A cleanout of Government
* Update: A lot of noise that Batt O’Keeffe is about to resign but no official confirmation quite yet. If it’s true, it”s six in 24 hours. Half of the Cabinet smote in one night!
It’s a reshuffle all right…. of deckchairs on the Titanic.
When politicians put themselves out on a limb with an idea, there is often a very thin dividing line between it being an eye-cathching and imaginative initiative and a cycnical or ill-conceived bellyflop.
Two examples of what a Minister hoped was the former but turned out to be a bellyflop: decentralisation; and e-voting.
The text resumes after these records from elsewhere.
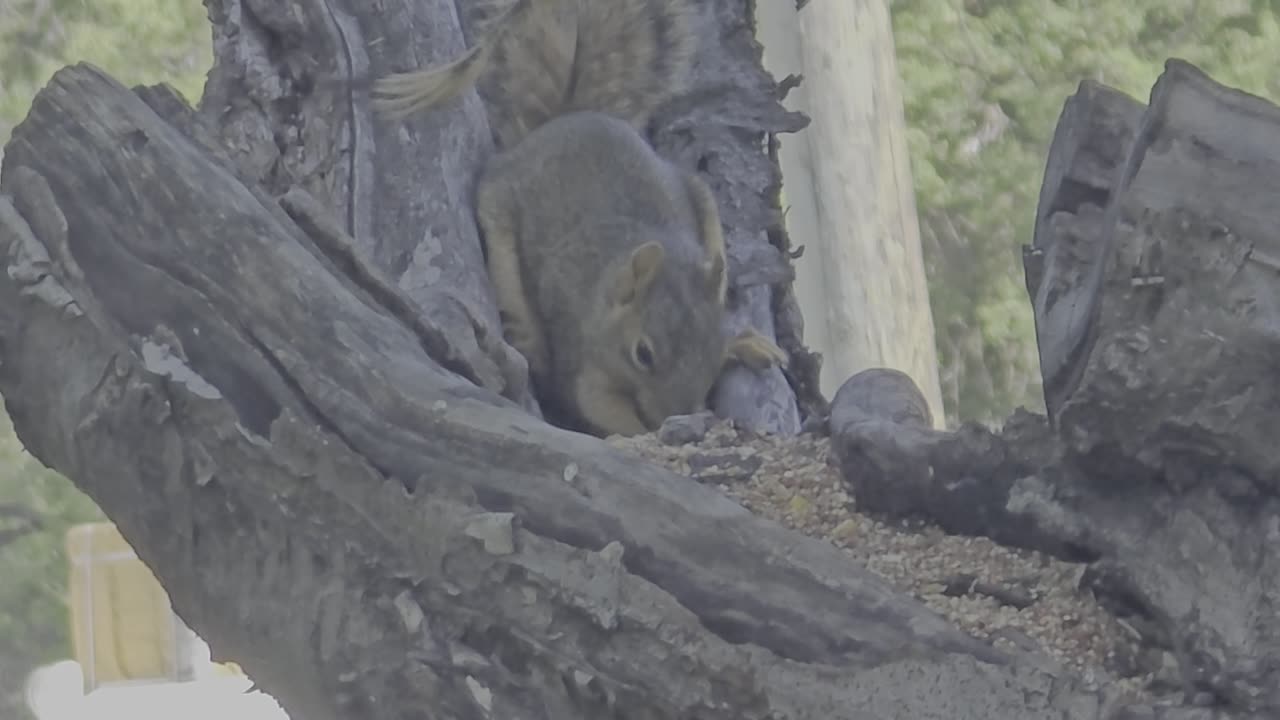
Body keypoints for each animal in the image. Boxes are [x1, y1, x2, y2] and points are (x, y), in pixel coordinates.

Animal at [371, 0, 788, 435]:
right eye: (643, 353)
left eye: (712, 353)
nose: (673, 412)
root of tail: (567, 119)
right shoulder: (582, 352)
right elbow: (598, 405)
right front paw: (648, 429)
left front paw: (737, 346)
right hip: (499, 215)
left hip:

If Brian Cowen goes ahead and appoints people to the vacancies left by Micheal Martin, and the four ministers who resigned last night, there’s a strong chance that it will have the reverse of the desired effect.
Already, and it’s only 9am, the reaction has been deeeply negative – and most of that has come from within the coalition.
Ned O’Keeffe, the Fianna Fail backbencher, has described it as ‘cynical’.
Paul Gogarty, in an interesting blog at www.paulgogarty.com, sums up his view and the Green Party unhappiness. Few will disagree with his summation that it is orchestrated.
Indeed, it is orchestrated. These were hardly random and coincidental acts.
We quoted a Fianna Fail TD in this morning’s paper who talked of huge reluctance in taking a job if were offered. His view was that it would play very very badly in the constituency.
My own view on the reason behind it is this: There has been a high level of concern among several young Fianna Fail TDs in recent months that the party was not in in a position to drive new policy ideas in almost half of the Government departments.
Three of the 15 ministries were held by non Fianna Fail TDs. And a further three Ministers were on the cusp of retirement.
Michael McGrath of Cork South Central articulated this in an interview a few weeks ago. He said there was nobody in Fianna Fail speaking for the party on energy or on wider health policies, for example. He said Fianna Fail needed to get young energetic spokespeople in place to argue the party’s position, to come up with new policy ideas, to bring a bit of energy to it.
Semi-detached Fianna Fail Ministers not contesting the elections were hardly going to be cranking it up either.
I’m sure those concerns were expressed to Brian Cowen during the consultation period last week.
And last night’s move was the way of dealing with it.
Like many other things in this administration, it has happened far too late.
New Ministers will have enough time to just about read themselves into their brief. Their impact on their respective departments will be zero.
The hoped-for jolt of energy when the likes of Dara Calleary and Barry Andrews become senior ministers will be more than countered by the negatives – primarily another example of jobs for the boys and cronyism.
Fianna Fail should know that this would not play particularly well and are hoping that the enthusiasm and energy of the new appointees will negate the thrashing they will take today in the media, on the airwaves and from the opposition.